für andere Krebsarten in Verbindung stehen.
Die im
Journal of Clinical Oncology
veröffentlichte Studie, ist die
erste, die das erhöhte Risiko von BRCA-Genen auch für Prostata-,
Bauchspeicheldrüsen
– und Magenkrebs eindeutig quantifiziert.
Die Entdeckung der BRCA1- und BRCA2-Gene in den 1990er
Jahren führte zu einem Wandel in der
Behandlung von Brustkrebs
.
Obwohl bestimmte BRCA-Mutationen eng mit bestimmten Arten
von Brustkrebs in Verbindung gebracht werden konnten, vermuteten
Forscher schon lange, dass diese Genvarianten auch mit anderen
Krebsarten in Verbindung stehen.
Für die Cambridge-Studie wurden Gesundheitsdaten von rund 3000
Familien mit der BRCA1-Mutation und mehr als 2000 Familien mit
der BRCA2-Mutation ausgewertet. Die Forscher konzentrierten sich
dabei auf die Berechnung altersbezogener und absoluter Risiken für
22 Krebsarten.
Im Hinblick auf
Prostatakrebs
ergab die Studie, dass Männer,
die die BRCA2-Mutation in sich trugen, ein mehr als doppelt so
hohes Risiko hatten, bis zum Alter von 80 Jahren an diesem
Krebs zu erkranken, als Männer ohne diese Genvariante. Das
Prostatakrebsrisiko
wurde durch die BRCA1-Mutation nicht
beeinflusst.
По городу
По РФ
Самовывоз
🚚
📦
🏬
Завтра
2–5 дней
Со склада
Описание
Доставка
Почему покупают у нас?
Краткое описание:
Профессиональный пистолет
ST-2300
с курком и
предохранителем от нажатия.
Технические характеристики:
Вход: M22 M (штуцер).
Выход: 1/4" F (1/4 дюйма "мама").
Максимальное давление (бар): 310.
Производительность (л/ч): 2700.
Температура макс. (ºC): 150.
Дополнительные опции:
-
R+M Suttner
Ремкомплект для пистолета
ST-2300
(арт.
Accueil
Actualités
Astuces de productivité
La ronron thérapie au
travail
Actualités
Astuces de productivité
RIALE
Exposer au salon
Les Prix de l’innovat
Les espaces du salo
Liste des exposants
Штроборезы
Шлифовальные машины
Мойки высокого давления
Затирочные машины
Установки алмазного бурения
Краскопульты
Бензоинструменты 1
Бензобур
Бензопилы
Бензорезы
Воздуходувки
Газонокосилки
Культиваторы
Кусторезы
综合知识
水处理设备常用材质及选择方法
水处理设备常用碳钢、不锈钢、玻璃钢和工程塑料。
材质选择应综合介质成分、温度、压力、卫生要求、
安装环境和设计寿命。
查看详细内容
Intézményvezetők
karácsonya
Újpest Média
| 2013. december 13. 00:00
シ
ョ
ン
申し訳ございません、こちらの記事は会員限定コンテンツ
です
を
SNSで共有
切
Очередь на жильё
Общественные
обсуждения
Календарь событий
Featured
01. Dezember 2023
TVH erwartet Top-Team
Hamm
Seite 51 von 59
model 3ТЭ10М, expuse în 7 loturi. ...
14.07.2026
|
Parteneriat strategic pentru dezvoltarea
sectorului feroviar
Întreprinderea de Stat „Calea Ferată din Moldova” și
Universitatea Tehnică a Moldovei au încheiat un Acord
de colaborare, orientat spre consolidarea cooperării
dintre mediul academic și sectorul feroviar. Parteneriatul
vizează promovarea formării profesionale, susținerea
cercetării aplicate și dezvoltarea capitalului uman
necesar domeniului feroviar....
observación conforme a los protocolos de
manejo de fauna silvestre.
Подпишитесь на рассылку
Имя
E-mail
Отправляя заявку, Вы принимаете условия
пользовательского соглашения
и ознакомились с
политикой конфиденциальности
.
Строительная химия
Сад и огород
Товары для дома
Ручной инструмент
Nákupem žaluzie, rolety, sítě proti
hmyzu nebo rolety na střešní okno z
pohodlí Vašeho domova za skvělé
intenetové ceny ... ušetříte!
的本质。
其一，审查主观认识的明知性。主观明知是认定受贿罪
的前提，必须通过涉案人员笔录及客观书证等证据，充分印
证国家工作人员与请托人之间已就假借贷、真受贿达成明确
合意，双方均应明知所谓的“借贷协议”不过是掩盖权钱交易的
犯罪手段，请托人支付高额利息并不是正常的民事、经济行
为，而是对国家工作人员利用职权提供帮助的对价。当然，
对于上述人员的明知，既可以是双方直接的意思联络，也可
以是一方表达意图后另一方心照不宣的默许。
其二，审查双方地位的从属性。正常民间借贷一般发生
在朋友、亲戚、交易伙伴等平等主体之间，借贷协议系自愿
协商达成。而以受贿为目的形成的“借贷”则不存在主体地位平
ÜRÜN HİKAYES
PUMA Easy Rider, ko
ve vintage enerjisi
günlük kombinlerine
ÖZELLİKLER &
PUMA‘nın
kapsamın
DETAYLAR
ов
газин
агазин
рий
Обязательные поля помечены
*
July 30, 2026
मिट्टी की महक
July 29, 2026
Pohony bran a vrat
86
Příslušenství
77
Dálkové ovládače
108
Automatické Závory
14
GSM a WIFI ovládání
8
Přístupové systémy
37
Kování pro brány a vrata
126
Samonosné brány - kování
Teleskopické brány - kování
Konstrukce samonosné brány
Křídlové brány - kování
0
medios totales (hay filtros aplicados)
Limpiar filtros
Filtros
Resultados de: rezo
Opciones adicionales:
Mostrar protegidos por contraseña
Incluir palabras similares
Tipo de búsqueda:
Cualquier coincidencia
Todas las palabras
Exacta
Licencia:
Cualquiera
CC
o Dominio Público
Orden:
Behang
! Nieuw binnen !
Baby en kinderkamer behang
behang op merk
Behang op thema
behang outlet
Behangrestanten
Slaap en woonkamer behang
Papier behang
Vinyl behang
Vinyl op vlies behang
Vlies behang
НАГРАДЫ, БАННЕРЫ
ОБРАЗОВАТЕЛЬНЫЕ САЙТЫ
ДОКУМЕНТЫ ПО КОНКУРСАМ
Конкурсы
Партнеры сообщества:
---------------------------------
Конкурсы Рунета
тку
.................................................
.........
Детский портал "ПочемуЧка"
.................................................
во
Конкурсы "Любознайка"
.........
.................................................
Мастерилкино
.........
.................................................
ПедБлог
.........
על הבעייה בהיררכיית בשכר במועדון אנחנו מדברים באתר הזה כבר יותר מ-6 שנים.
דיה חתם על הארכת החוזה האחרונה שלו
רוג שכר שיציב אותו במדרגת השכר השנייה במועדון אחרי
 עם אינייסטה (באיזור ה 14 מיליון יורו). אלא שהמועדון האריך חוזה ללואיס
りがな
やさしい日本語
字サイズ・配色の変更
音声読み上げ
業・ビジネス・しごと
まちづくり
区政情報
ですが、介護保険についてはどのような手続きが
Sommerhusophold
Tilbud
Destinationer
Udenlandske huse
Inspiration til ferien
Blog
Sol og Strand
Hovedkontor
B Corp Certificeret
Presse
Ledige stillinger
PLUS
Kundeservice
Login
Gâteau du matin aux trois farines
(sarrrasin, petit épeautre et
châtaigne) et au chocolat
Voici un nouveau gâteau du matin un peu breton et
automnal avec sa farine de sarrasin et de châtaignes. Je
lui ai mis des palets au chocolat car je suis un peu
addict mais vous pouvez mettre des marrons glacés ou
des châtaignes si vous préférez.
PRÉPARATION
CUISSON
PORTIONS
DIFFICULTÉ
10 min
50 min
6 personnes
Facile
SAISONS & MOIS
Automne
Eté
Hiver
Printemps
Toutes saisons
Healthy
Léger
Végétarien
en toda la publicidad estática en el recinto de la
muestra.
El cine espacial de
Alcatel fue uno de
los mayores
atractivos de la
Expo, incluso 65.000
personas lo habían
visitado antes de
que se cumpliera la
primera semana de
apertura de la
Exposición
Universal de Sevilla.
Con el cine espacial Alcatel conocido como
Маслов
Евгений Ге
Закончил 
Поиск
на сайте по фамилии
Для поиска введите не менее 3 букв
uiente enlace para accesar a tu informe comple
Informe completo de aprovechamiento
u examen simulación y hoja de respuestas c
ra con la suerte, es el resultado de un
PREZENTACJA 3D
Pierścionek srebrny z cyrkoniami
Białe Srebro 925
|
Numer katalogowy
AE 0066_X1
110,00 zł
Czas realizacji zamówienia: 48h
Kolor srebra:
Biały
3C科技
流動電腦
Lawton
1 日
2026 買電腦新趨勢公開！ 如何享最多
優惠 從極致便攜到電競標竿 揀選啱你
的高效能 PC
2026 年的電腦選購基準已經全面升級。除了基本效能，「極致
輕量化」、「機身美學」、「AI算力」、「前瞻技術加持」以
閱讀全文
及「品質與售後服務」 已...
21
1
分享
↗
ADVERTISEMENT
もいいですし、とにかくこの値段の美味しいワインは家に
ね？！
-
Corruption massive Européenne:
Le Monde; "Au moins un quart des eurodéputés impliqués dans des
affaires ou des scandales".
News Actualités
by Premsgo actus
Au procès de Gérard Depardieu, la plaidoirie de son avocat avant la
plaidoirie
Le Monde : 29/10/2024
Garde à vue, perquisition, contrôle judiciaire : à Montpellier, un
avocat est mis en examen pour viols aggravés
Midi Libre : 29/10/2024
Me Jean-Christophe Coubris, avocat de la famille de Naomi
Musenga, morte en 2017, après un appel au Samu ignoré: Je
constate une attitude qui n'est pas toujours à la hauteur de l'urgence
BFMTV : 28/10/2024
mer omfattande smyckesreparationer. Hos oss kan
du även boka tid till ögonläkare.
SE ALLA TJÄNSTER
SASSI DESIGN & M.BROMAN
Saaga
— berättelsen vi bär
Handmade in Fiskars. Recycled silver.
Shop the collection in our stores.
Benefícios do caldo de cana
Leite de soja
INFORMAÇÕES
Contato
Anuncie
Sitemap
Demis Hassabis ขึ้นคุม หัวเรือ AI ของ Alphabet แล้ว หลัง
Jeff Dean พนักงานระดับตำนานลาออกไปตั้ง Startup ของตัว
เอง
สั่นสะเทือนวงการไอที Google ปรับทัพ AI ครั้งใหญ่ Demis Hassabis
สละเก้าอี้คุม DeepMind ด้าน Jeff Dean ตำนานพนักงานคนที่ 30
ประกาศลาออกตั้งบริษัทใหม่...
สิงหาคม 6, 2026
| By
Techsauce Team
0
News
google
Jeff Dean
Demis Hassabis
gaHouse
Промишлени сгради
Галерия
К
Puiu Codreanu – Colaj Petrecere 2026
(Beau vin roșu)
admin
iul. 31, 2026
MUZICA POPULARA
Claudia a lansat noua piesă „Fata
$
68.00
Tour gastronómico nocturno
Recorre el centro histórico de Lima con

Goal of the exercise: Show the lines of the listing above with "dass".

Exercise solution:
Forscher schon lange, dass diese Genvarianten auch mit anderen
ergab die Studie, dass Männer,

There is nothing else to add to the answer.